Through an exploration of the possibilities of paint, Midnight Stripper presents us with a complex multidimensional canvas that obscures our understanding of a two-dimensional work of art. Midnight Stripper reveals Whitten’s interest in process and technique as well as the conceptual underpinnings of abstraction.

Through manipulation of acrylic, Whitten transforms the canvas into a nuanced and richly textured surface, producing a visceral quality that compels the viewer to engage with this monumental work on a more intimate level. Up close, Midnight Stripper presents a richly textured surface that solicits our desire to touch the painting. The emotive power of the work is further funneled through Whitten’s articulation of color. The stark contrast between the lustrous deep violet and the thin line of bright orange, which is highlighted throughout, causes an optical vibration that destabilizes the viewer in an intoxication of the senses.

Beyond the formal and technical exploration of the possibilities of the material, Whitten investigates conceptual issues of the alluring essence of a work of art and the role of the artist. In Midnight Stripper, Whitten prompts a sensational tension between the viewer’s desire to physically interact with the canvas and the formal edict of looking at art, which proscribes such engagement. Through this quasi-visual act of seduction, this work simulates the fetishism and spectacle of a stripper at midnight.

Whitten derives his artistic approach from the engagement with his surroundings, especially in the sphere of popular culture. He forgoes realistic representations, transforming the ‘actual’ as a means of embracing the world in front of him, finding a metaphysical in the everyday. Whitten’s poetic abstraction retains an immediacy that continues to endure even three decades since it was realized.

(Stored data entries)
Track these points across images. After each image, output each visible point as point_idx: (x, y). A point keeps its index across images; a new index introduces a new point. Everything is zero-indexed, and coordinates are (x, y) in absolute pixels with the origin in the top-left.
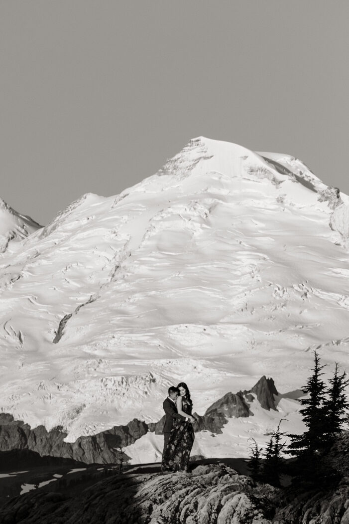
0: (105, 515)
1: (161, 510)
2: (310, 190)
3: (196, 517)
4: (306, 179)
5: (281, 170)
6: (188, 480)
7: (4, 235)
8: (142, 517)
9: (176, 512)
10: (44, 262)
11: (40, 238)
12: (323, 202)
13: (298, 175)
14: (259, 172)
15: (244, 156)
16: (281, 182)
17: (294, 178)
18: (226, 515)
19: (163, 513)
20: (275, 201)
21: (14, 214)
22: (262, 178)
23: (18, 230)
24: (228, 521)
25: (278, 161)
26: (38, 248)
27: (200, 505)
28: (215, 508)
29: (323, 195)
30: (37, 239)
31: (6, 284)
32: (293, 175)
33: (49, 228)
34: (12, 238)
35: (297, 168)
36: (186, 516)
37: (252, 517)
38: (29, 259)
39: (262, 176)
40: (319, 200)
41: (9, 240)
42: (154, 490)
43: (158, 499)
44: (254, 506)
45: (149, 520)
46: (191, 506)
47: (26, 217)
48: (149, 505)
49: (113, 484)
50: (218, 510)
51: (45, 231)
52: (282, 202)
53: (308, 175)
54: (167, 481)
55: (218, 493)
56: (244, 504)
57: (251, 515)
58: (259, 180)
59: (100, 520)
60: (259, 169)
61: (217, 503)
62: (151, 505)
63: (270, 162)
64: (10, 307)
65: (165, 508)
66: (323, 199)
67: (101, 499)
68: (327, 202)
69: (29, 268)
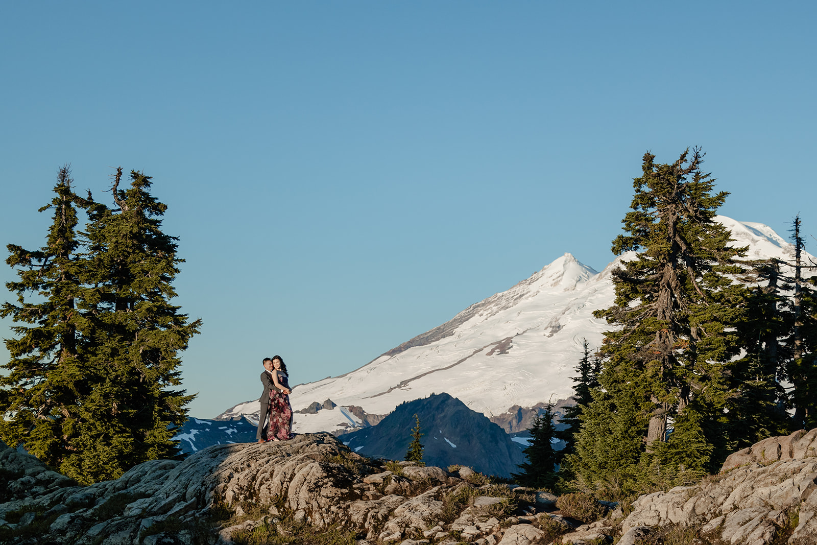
0: (189, 484)
1: (238, 479)
2: (777, 247)
3: (270, 485)
4: (774, 239)
5: (757, 233)
6: (277, 448)
7: (574, 279)
8: (219, 486)
9: (253, 481)
10: (600, 296)
11: (597, 280)
12: (786, 254)
13: (769, 236)
14: (742, 235)
15: (732, 224)
16: (757, 241)
17: (766, 238)
18: (297, 484)
19: (240, 481)
20: (754, 253)
21: (580, 265)
22: (744, 239)
23: (583, 275)
24: (298, 490)
25: (755, 227)
26: (596, 286)
27: (274, 474)
28: (289, 476)
29: (786, 249)
30: (595, 281)
31: (575, 311)
32: (765, 236)
33: (603, 273)
34: (579, 281)
35: (768, 232)
36: (261, 485)
37: (322, 486)
38: (590, 294)
39: (744, 237)
40: (783, 253)
41: (577, 282)
42: (238, 460)
43: (240, 468)
44: (325, 474)
45: (226, 488)
46: (267, 475)
47: (588, 266)
48: (229, 473)
49: (210, 453)
50: (291, 479)
51: (601, 275)
52: (758, 254)
53: (775, 236)
54: (255, 450)
55: (294, 462)
56: (315, 473)
57: (321, 483)
58: (742, 240)
59: (184, 488)
60: (742, 233)
61: (290, 472)
62: (231, 474)
63: (749, 228)
64: (578, 325)
65: (242, 477)
66: (786, 252)
67: (191, 467)
68: (789, 254)
69: (590, 300)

**REQUIRED WORK**. In the passage on Midnight Stripper, which two colors are said to contrast and cause an optical vibration?

**ANSWER AREA**. A lustrous deep violet and a thin line of bright orange.